Budget

BUDGET 2016

Avec des dotations d’État en diminution constante, le budget primitif 2016 adopté fin mars par le Conseil Municipal est marqué par une maîtrise rigoureuse des dépenses de fonctionnement, sans diminution toutefois des services rendus à la population, mais aussi par un programme d’investissements dynamique et ambitieux, le tout sans aucune augmentation de la pression fiscale.

Une gestion raisonnée :
La période étant particulièrement difficile en terme de finances publiques, l’État a fait le choix d’associer toutes les collectivités locales à participer à l’effort national en réduisant de manière drastique leurs dotations depuis trois ans déjà. À Amfreville, le manque cumulé de recettes à ce jour s’élève déjà à 300 000 € depuis 2014. Les communes ayant l’obligation de présenter un budget en équilibre (dépenses équivalentes aux recettes), celui de 2016 a été élaboré avec l’objectif de baisser les dépenses de fonctionnement. Heureusement, les finances de la commune sont saines grâce aux économies que nous avons pu réaliser ces dernières années et grâce aussi à un taux d’endettement très faible. Cela a permis, malgré ce contexte difficile, d’inscrire des investissements importants conformes à nos priorités et nos engagements.

BUDGET DE FONCTIONNEMENT

Il s’élève à 3 086 833 € en recettes (en baisse de 3,7 % par rapport au réalisé de 2015) et à 2 961 752 € en dépenses (en baisse de 2 %). C’est ainsi l’auto-financement (la différence entre les recettes et les dépenses qui alimente le budget investissement) qui diminue d’année en année.

La baisse de la Dotation Globale de Fonctionnement (- 70 000 €) a été légèrement compensée par une augmentation des recettes fiscales (+ 15 000 €) liée uniquement à l’élargissement des bases de calcul grâce aux constructions nouvelles.

Un effort particulier a été fait pour contenir les frais de personnel (en baisse de 1 %) qui représentent près de 60% du budget. Et pourtant, à effectif constant, en raison des déroulements de carrière des agents, de l’augmentation du point d’indice et de celle régulière des charges, ces frais augmentent mécaniquement de 2 à 3 % tous les ans. C’est pourquoi la politique de recrutement en cas de départ à la retraite est très rigoureuse et le recours aux vacataires de plus en plus restreint.

Des économies substantielles ont été réalisées également en rationalisant et en mutualisant certaines dépenses et en renégociant certains marchés, sans impacter la qualité des services rendus et sans réduire notre soutien aux associations locales.

BUDGET D’INVESTISSEMENT

Les recettes de ce budget sont alimentées par le remboursement de la TVA sur les opérations financées en 2014, par quelques subventions de l’Etat et de la Métropole et principalement par l’excédent de fonctionnement 2016 et par les économies capitalisées depuis plusieurs années (près de 520 000 €).
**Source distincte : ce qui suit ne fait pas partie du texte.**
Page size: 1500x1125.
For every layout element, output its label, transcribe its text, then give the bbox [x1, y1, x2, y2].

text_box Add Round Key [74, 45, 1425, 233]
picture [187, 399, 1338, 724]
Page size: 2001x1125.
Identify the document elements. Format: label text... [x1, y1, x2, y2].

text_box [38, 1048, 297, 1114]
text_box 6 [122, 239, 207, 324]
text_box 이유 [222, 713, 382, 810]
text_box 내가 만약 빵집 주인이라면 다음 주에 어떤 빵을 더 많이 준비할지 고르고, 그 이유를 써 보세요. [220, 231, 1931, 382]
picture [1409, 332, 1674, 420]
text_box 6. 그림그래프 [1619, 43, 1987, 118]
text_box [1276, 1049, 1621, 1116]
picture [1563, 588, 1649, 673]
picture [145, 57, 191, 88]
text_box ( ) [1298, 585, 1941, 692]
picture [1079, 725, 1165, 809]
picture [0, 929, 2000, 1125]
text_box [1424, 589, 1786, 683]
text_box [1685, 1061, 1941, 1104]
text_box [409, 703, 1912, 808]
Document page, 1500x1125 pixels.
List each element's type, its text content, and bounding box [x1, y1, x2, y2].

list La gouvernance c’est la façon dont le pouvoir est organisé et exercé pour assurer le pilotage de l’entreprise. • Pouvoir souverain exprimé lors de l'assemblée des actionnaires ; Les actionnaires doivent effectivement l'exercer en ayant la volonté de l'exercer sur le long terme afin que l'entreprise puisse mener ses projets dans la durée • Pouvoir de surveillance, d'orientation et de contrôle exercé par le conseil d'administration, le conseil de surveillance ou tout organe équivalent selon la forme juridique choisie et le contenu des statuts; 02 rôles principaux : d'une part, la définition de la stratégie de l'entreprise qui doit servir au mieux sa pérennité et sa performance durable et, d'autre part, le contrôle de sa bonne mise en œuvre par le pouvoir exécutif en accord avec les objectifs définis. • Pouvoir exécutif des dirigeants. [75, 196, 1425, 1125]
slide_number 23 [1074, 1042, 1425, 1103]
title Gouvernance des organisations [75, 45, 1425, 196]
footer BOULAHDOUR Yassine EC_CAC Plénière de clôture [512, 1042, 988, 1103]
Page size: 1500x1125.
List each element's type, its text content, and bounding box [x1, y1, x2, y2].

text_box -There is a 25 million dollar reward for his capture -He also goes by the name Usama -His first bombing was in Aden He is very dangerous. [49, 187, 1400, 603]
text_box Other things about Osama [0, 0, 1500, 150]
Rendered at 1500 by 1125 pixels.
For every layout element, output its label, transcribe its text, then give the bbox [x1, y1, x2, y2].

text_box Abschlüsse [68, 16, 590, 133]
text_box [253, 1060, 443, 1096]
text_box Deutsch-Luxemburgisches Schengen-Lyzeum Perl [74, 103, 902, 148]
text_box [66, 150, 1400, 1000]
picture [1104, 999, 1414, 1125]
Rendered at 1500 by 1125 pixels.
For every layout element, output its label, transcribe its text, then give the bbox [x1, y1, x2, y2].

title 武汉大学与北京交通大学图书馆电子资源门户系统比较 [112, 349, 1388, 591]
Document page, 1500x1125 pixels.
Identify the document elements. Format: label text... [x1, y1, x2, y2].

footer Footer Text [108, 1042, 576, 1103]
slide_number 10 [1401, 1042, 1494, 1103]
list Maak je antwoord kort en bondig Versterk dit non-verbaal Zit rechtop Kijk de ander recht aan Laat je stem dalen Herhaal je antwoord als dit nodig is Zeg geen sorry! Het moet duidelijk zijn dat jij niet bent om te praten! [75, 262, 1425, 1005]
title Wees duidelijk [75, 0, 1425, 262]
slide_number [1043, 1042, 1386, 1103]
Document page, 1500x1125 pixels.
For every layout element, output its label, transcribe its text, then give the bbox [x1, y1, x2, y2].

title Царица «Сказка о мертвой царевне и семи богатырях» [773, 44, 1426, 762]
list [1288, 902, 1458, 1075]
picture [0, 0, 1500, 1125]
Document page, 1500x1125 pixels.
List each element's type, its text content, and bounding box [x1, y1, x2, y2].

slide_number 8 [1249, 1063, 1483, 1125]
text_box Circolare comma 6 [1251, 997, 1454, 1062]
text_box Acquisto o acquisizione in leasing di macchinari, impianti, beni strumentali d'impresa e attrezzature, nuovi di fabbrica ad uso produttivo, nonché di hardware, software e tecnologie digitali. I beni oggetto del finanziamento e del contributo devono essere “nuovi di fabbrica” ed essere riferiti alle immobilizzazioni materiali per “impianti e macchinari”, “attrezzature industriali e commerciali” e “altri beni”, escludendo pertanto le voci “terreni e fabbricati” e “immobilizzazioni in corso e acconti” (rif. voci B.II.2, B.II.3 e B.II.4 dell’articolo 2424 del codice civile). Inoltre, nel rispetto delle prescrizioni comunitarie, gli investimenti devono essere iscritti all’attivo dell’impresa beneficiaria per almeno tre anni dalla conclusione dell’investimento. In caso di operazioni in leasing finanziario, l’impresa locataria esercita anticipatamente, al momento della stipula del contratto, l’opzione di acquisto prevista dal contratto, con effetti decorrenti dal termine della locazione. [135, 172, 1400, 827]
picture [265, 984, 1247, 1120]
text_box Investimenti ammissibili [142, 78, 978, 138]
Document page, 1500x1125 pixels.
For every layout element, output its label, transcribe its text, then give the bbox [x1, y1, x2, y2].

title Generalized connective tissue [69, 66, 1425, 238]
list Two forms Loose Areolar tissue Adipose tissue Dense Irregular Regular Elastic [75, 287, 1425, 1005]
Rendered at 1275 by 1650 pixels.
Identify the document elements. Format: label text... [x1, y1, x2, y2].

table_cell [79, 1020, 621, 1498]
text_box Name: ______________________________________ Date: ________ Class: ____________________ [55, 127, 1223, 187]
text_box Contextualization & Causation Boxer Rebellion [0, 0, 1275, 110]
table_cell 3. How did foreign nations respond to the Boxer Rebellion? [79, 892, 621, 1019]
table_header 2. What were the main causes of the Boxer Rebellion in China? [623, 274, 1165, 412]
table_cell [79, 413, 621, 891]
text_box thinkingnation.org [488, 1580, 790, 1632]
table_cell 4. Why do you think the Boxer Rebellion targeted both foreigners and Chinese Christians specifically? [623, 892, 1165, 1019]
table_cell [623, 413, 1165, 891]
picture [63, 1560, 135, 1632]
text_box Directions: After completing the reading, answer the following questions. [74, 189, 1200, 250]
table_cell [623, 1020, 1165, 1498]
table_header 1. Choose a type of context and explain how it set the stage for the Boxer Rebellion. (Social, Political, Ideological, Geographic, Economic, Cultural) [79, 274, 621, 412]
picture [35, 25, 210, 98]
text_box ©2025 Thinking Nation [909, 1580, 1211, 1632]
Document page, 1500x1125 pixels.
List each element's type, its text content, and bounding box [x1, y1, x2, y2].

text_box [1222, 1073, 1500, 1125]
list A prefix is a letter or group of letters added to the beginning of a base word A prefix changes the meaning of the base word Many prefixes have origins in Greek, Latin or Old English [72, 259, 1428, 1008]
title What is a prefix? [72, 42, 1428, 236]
C’est ce qui a permis de retenir un programme d’investissements ambitieux, conforme aux priorités de l’équipe municipale, avec :

- la part communale de la requalification de la D 6015 pour environ 400 000 €

- le réaménagement de la mairie pour 220 000 €

- l’aménagement d’aires de jeux et des berges pour 69 000 €

- l’entretien du patrimoine bâti (écoles, crèche, centre culturel …) et l’équipement des services pour près de 100 000 €.

Malgré toutes ces dépenses programmées, le budget investissement a été voté cette année encore avec un suréquilibre de 280 000 € qui servira à financer les investissements futurs compte tenu de la baisse des dotations qui va se poursuivre en 2017.

ENDETTEMENT

Depuis 2005, aucun emprunt nouveau n’a été contracté par la commune, ce qui a permis, année après année, de baisser notre endettement de façon significative et nous place maintenant à un niveau très faible par rapport à la moyenne des communes de notre importance.

Au 1er janvier 2016, le capital restant à rembourser était, compte tenu de la reprise de certains emprunts par la Métropole, de 791 000 € et l’annuité (capital + intérêts) représente 133 000 €. Dès l’année 2018, avec le terme des emprunts réalisés en 1987 pour l’extension de l’école maternelle, cette annuité sera de 103 000 €.

Quelques indicateurs et comparatifs intéressants :

- le taux d’endettement de la commune (montant du capital restant dû / recettes de fonctionnement 2016) est de 25,6 % alors que la moyenne des communes de la strate avoisine les 80 %.

- l’annuité ne représente que 4,3 % du budget de fonctionnement.

- la dette par habitant se monte à 240 € alors qu’elle est proche de 900 € pour les communes de la strate.